[Try it] Could you copy the records below exactly, leaving out any pictures?
□ □ □
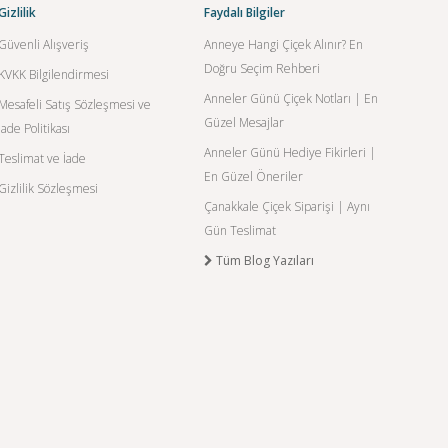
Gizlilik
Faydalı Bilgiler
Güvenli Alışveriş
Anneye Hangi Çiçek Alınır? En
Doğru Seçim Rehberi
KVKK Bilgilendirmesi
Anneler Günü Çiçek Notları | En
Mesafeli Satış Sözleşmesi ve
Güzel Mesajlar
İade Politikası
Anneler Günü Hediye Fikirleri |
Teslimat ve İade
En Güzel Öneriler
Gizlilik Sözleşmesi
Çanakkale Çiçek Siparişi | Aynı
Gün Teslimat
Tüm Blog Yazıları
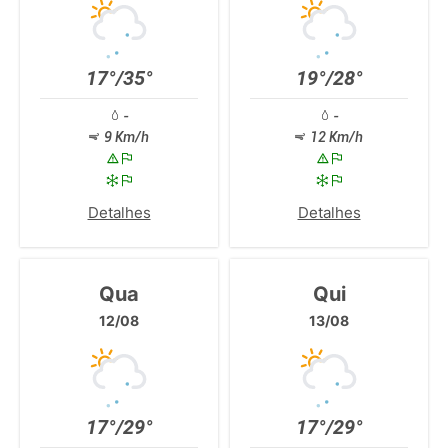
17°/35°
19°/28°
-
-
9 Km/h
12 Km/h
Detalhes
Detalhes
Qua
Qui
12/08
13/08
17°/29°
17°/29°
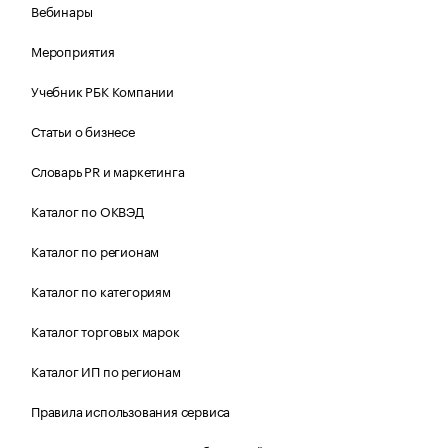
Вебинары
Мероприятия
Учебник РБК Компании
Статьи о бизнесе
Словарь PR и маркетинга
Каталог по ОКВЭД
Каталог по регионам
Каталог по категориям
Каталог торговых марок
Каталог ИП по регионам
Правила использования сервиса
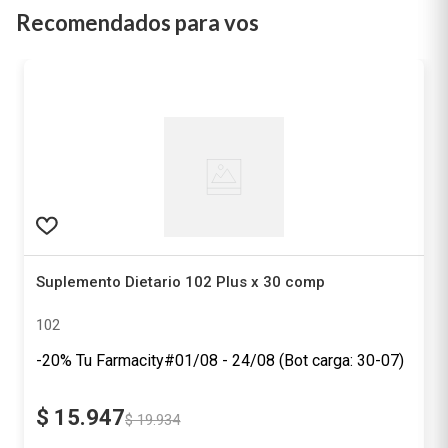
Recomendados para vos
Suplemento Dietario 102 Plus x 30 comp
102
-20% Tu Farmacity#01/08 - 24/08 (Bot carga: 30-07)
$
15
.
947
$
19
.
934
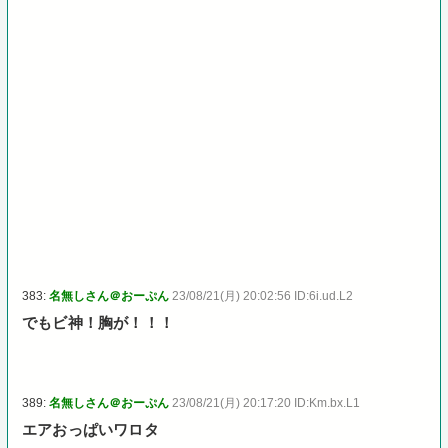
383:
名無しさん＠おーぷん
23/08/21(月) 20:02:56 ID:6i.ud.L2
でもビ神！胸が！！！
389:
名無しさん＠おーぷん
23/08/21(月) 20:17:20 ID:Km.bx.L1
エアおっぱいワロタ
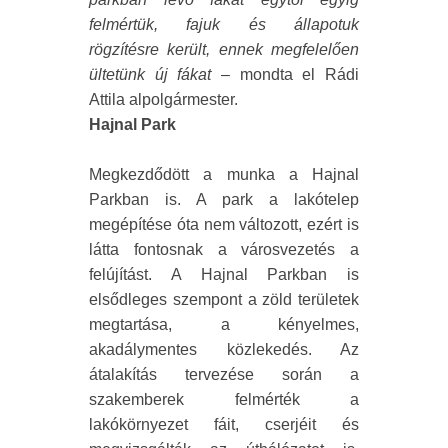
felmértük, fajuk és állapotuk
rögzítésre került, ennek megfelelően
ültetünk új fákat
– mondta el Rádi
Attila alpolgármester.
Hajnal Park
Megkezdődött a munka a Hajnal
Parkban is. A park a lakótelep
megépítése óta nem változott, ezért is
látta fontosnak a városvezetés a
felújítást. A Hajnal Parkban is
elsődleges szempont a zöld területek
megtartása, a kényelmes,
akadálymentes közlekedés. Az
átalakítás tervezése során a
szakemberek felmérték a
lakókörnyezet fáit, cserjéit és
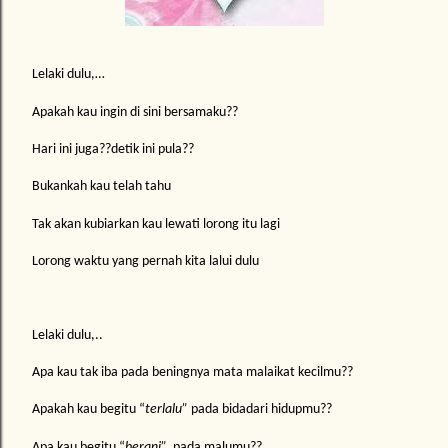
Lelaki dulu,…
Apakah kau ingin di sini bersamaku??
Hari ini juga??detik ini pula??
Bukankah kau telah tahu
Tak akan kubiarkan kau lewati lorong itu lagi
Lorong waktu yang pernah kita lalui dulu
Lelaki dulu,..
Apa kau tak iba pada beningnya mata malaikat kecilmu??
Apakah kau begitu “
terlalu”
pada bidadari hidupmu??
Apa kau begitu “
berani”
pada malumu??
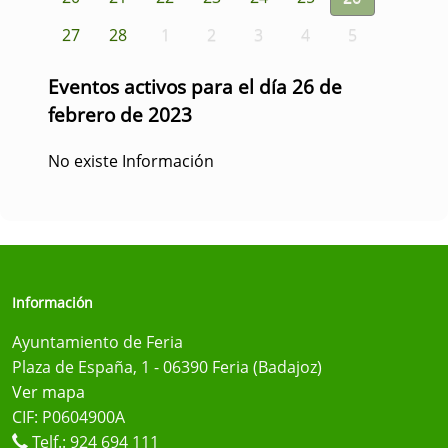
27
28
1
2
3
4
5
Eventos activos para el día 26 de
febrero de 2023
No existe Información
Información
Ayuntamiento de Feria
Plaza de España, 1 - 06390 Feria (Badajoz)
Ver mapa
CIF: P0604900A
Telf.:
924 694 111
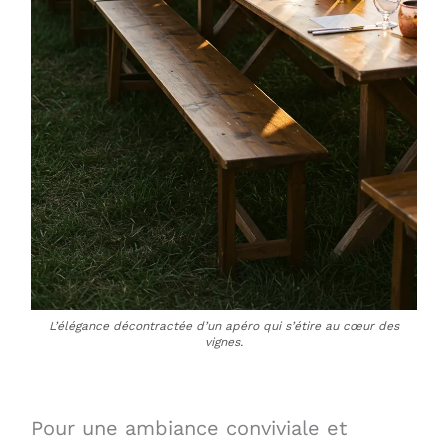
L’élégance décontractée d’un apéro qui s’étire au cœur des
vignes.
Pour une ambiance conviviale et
□ □ □
[Exercise response]
Gizlilik
Faydalı Bilgiler
Güvenli Alışveriş
Anneye Hangi Çiçek Alınır? En
Doğru Seçim Rehberi
KVKK Bilgilendirmesi
Anneler Günü Çiçek Notları | En
Mesafeli Satış Sözleşmesi ve
Güzel Mesajlar
İade Politikası
Anneler Günü Hediye Fikirleri |
Teslimat ve İade
En Güzel Öneriler
Gizlilik Sözleşmesi
Çanakkale Çiçek Siparişi | Aynı
Gün Teslimat
Tüm Blog Yazıları
17°/35°
19°/28°
-
-
9 Km/h
12 Km/h
Detalhes
Detalhes
Qua
Qui
12/08
13/08
17°/29°
17°/29°
Вебинары
Мероприятия
Учебник РБК Компании
Статьи о бизнесе
Словарь PR и маркетинга
Каталог по ОКВЭД
Каталог по регионам
Каталог по категориям
Каталог торговых марок
Каталог ИП по регионам
Правила использования сервиса
Recomendados para vos
Suplemento Dietario 102 Plus x 30 comp
102
-20% Tu Farmacity#01/08 - 24/08 (Bot carga: 30-07)
$
15
.
947
$
19
.
934
383:
名無しさん＠おーぷん
23/08/21(月) 20:02:56 ID:6i.ud.L2
でもビ神！胸が！！！
389:
名無しさん＠おーぷん
23/08/21(月) 20:17:20 ID:Km.bx.L1
エアおっぱいワロタ
felmértük, fajuk és állapotuk
rögzítésre került, ennek megfelelően
ültetünk új fákat
– mondta el Rádi
Attila alpolgármester.
Hajnal Park
Megkezdődött a munka a Hajnal
Parkban is. A park a lakótelep
megépítése óta nem változott, ezért is
látta fontosnak a városvezetés a
felújítást. A Hajnal Parkban is
elsődleges szempont a zöld területek
megtartása, a kényelmes,
akadálymentes közlekedés. Az
átalakítás tervezése során a
szakemberek felmérték a
lakókörnyezet fáit, cserjéit és
Lelaki dulu,…
Apakah kau ingin di sini bersamaku??
Hari ini juga??detik ini pula??
Bukankah kau telah tahu
Tak akan kubiarkan kau lewati lorong itu lagi
Lorong waktu yang pernah kita lalui dulu
Lelaki dulu,..
Apa kau tak iba pada beningnya mata malaikat kecilmu??
Apakah kau begitu “
terlalu”
pada bidadari hidupmu??
Apa kau begitu “
berani”
pada malumu??
27
28
1
2
3
4
5
Eventos activos para el día 26 de
febrero de 2023
No existe Información
Información
Ayuntamiento de Feria
Plaza de España, 1 - 06390 Feria (Badajoz)
Ver mapa
CIF: P0604900A
Telf.:
924 694 111
L’élégance décontractée d’un apéro qui s’étire au cœur des
vignes.
Pour une ambiance conviviale et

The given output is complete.